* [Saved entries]
= = = =

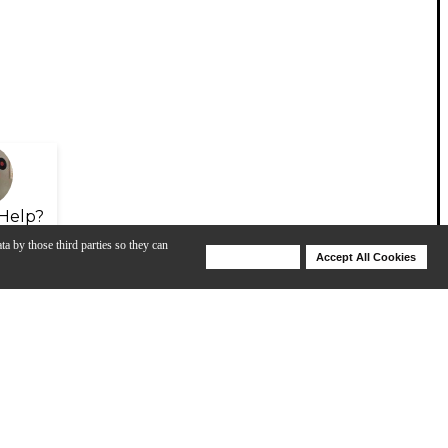
Help?
ta by those third parties so they can
Deny Cookies
Accept All Cookies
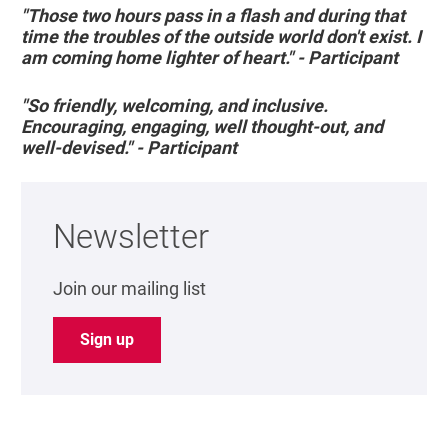
"Those two hours pass in a flash and during that
time the troubles of the outside world don't exist. I
am coming home lighter of heart." - Participant
"So friendly, welcoming, and inclusive.
Encouraging, engaging, well thought-out, and
well-devised." - Participant
Newsletter
Join our mailing list
Sign up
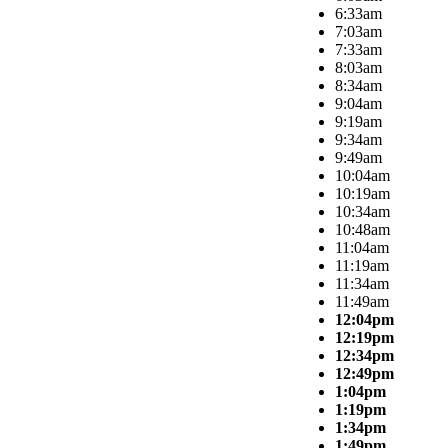
6:33am
7:03am
7:33am
8:03am
8:34am
9:04am
9:19am
9:34am
9:49am
10:04am
10:19am
10:34am
10:48am
11:04am
11:19am
11:34am
11:49am
12:04pm
12:19pm
12:34pm
12:49pm
1:04pm
1:19pm
1:34pm
1:49pm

= = = =

* [Prompt] Please write out the text of the material again line for line, with nothing changed. Leave the pictures out.

* [Exercise result]
Help?
ta by those third parties so they can
Deny Cookies
Accept All Cookies
"Those two hours pass in a flash and during that
time the troubles of the outside world don't exist. I
am coming home lighter of heart." - Participant
"So friendly, welcoming, and inclusive.
Encouraging, engaging, well thought-out, and
well-devised." - Participant
Newsletter
Join our mailing list
Sign up
6:33am
7:03am
7:33am
8:03am
8:34am
9:04am
9:19am
9:34am
9:49am
10:04am
10:19am
10:34am
10:48am
11:04am
11:19am
11:34am
11:49am
12:04pm
12:19pm
12:34pm
12:49pm
1:04pm
1:19pm
1:34pm
1:49pm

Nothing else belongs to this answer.